_Exercise details_. Retype the text lines of every entry below without changing a word, and leave the pictures out of your answer.

_Page images and extracted text_.

[Start of section]

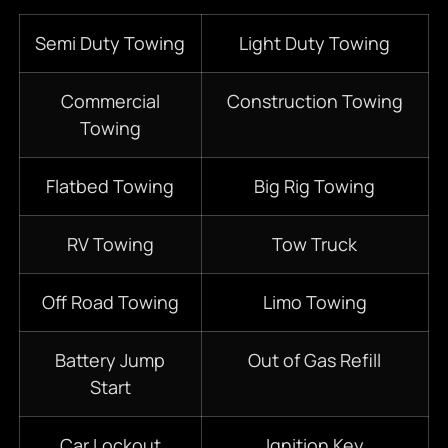
Semi Duty Towing
Light Duty Towing
Commercial
Construction Towing
Towing
Flatbed Towing
Big Rig Towing
RV Towing
Tow Truck
Off Road Towing
Limo Towing
Battery Jump
Out of Gas Refill
Start
Car Lockout
Ignition Key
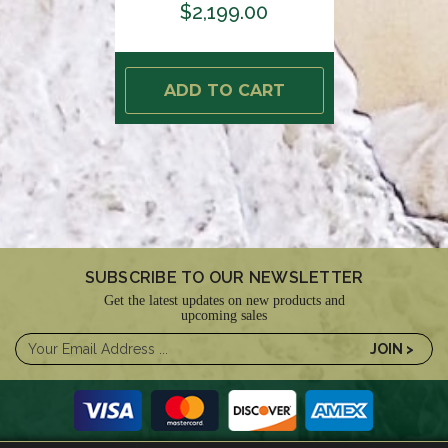
$2,199.00
ADD TO CART
SUBSCRIBE TO OUR NEWSLETTER
Get the latest updates on new products and
upcoming sales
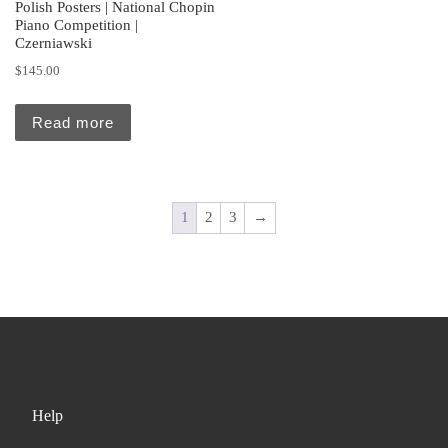
Polish Posters | National Chopin
Piano Competition |
Czerniawski
$
145.00
Read more
1
2
3
→
Help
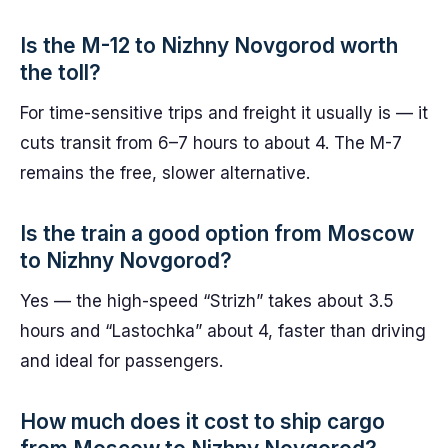
Is the M-12 to Nizhny Novgorod worth
the toll?
For time-sensitive trips and freight it usually is — it
cuts transit from 6–7 hours to about 4. The M-7
remains the free, slower alternative.
Is the train a good option from Moscow
to Nizhny Novgorod?
Yes — the high-speed “Strizh” takes about 3.5
hours and “Lastochka” about 4, faster than driving
and ideal for passengers.
How much does it cost to ship cargo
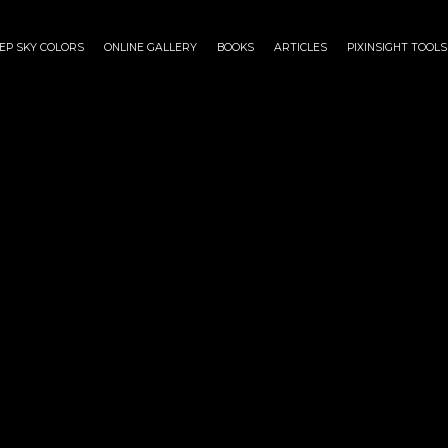
EP SKY COLORS
ONLINE GALLERY
BOOKS
ARTICLES
PIXINSIGHT TOOLS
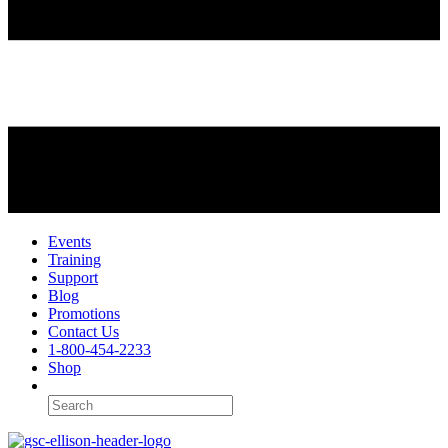
Events
Training
Support
Blog
Promotions
Contact Us
1-800-454-2233
Shop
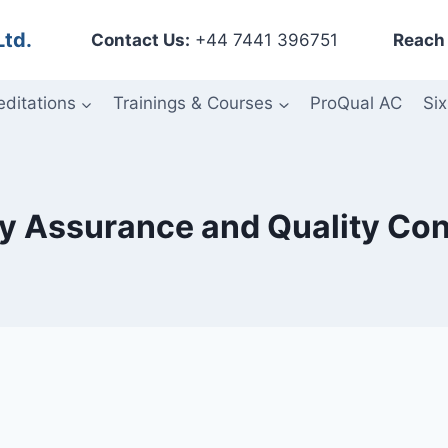
Ltd.
Contact Us:
+44 7441 396751
Reach 
editations
Trainings & Courses
ProQual AC
Six
ity Assurance and Quality Co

[End of section]

_Reply to the exercise_.
Semi Duty Towing
Light Duty Towing
Commercial
Construction Towing
Towing
Flatbed Towing
Big Rig Towing
RV Towing
Tow Truck
Off Road Towing
Limo Towing
Battery Jump
Out of Gas Refill
Start
Car Lockout
Ignition Key
$2,199.00
ADD TO CART
SUBSCRIBE TO OUR NEWSLETTER
Get the latest updates on new products and
upcoming sales
Polish Posters | National Chopin
Piano Competition |
Czerniawski
$
145.00
Read more
1
2
3
→
Help
Is the M-12 to Nizhny Novgorod worth
the toll?
For time-sensitive trips and freight it usually is — it
cuts transit from 6–7 hours to about 4. The M-7
remains the free, slower alternative.
Is the train a good option from Moscow
to Nizhny Novgorod?
Yes — the high-speed “Strizh” takes about 3.5
hours and “Lastochka” about 4, faster than driving
and ideal for passengers.
How much does it cost to ship cargo
EP SKY COLORS
ONLINE GALLERY
BOOKS
ARTICLES
PIXINSIGHT TOOLS
Events
Training
Support
Blog
Promotions
Contact Us
1-800-454-2233
Shop
Ltd.
Contact Us:
+44 7441 396751
Reach 
editations
Trainings & Courses
ProQual AC
Six
ity Assurance and Quality Co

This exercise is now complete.